At the Xavier Institute, the New X-Men and students recover from their recent battles. Rockslide learns that he is a psionic entity who draws from the earth to create a golem-like body. Surge kisses Hellion as a means of driving Prodigy away from the danger that seems to surround the team. This pushes David to allow the Stepford Cuckoos to unlock the psychic barriers in his mind that prevented him from remembering all of the information he had absorbed as a mutant; he also ends his relationship with Surge. Elixir slips into a depression because of the overwhelming potential of his powers, and while he is shaken out of it by Loa's advances, the Institute staff fear that he could become "the next Magneto."

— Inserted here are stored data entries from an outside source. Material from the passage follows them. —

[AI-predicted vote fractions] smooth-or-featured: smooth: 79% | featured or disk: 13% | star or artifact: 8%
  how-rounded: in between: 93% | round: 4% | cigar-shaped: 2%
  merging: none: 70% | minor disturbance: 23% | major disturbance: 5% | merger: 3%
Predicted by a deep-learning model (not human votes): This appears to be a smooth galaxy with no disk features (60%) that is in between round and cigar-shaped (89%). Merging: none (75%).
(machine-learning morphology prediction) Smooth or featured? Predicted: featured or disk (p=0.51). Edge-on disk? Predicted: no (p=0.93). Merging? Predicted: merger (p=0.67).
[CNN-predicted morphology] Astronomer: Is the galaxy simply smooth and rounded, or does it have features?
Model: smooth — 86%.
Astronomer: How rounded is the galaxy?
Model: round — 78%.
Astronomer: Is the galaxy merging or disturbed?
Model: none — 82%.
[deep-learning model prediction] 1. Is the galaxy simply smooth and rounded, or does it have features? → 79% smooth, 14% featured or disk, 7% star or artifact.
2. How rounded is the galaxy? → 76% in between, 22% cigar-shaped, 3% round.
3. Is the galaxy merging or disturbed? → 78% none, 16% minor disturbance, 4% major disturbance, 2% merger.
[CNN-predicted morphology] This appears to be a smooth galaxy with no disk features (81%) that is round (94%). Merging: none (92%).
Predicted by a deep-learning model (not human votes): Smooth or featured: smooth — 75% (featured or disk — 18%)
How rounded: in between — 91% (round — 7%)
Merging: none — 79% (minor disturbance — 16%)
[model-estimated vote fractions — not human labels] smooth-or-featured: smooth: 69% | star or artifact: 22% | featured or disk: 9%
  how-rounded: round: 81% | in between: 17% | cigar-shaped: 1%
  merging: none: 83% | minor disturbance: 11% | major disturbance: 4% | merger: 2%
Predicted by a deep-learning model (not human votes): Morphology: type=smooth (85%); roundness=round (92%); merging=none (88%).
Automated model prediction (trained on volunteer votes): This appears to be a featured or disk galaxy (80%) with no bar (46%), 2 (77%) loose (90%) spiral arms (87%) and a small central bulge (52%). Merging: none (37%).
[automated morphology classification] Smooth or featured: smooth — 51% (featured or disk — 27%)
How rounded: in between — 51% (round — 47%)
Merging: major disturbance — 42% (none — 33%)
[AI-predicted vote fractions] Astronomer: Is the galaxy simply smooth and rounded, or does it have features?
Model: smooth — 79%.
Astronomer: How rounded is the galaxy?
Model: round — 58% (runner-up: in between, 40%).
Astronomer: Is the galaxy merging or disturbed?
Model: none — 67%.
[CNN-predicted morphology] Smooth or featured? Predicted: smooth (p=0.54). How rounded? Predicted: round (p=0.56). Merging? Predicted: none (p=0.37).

Meanwhile, the Purifiers, now led by Matthew Risman, lure Predator X into pursuing Dust, causing it to change direction towards Alaska.

===Messiah Complex===

Issues #44-46

Following the detection of a new mutant in Alaska, Cyclops tells the new X-Men that they are being held back from action. Disobeying his orders, several of the New X-Men, confront the Purifiers in Washington. As they're engaged in combat with them, Lady Deathstrike and her Reavers appear, and badly wound Hellion. They manage to escape due to the intervention of the undercover Rictor. Returning to the mansion for medical help, the students come under attack from Predator X, who had been feasting on the remains of the students buried on the grounds. Confronted by Armor and Gentle, they try to keep the monster back from the medical bay. Pixie remembers that X-23 was able to kill one of the Predators in their first encounter and attempts to teleport it to Laura. However, her spell misfires and she teleports all the present students, Predator X, Beast and Nightcrawler to Muir Island, where X-23 and the rest of X-Force and the X-Men were in battle with the Marauders. During the final battle, Cyclops pits the New X-Men against the Marauders, realising the team would be unfamiliar with the abilities of the students. The resulting fight goes to plan, Pixie stabbing the Malice-possessed Omega Sentinel and Dust attacking Exodus internally while Emma Frost distracts him with a telepathic battle.